_What you need to do_
Produce an exact copy of the line containing "cup: present [638,947,702,1039]" and of every line after it in the material below, ending with the final line.

_Information supplied_
--- START ---

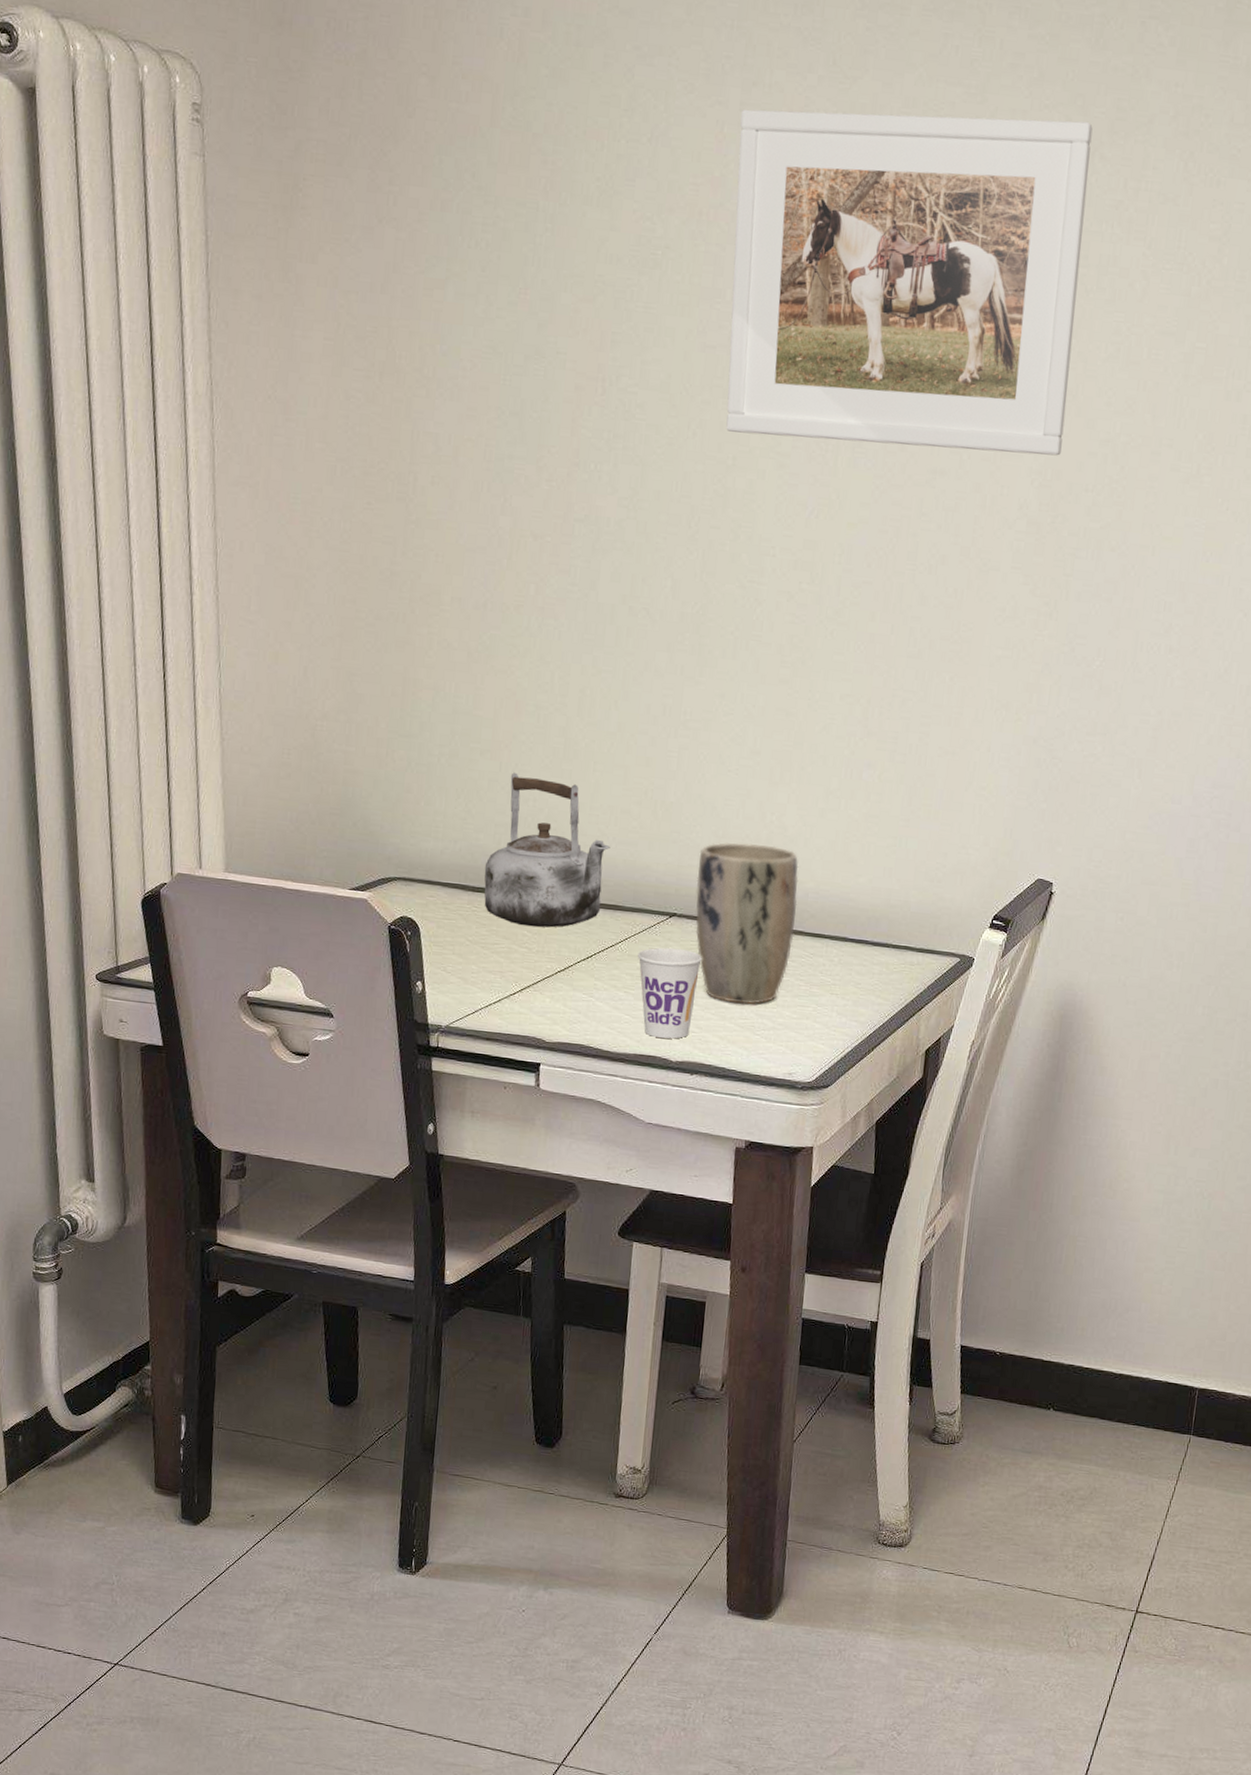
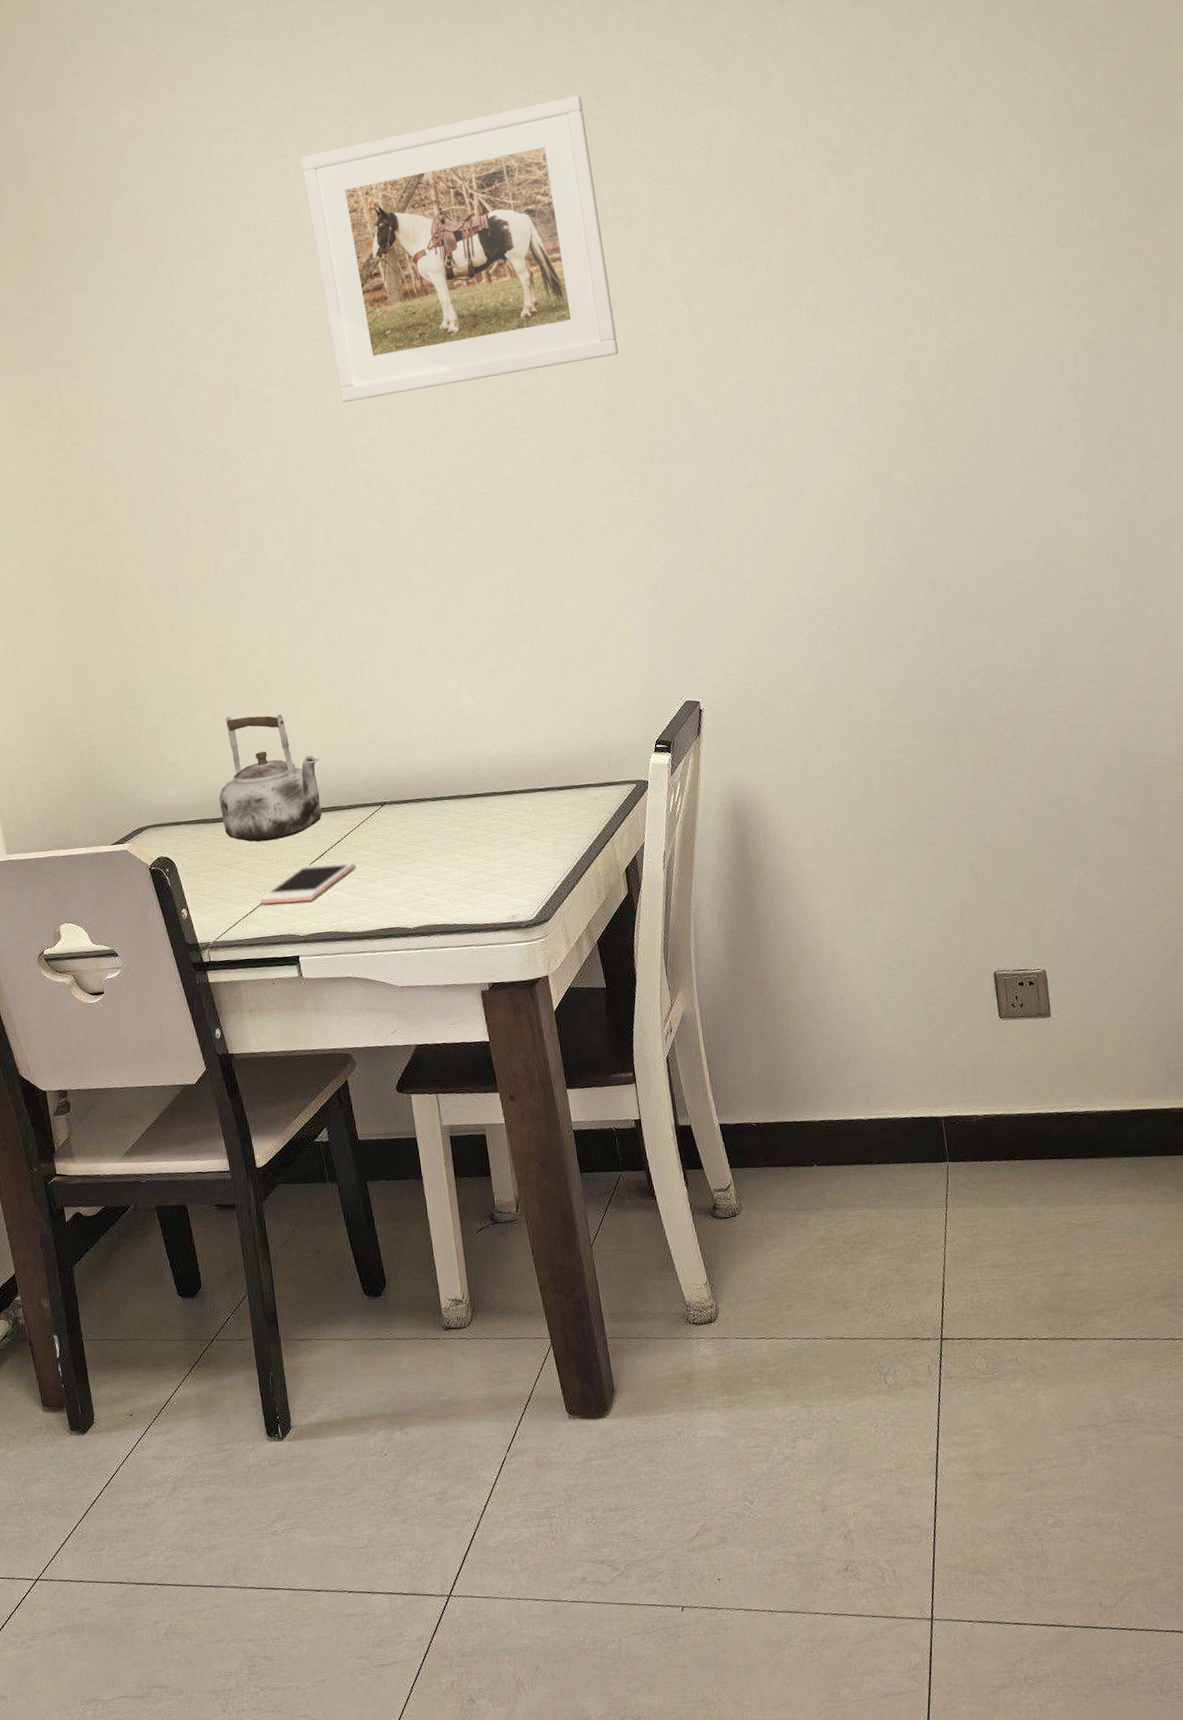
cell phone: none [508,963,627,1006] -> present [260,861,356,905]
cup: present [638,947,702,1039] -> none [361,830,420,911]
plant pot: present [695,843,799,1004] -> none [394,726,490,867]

--- END ---

_Exercise result_
cup: present [638,947,702,1039] -> none [361,830,420,911]
plant pot: present [695,843,799,1004] -> none [394,726,490,867]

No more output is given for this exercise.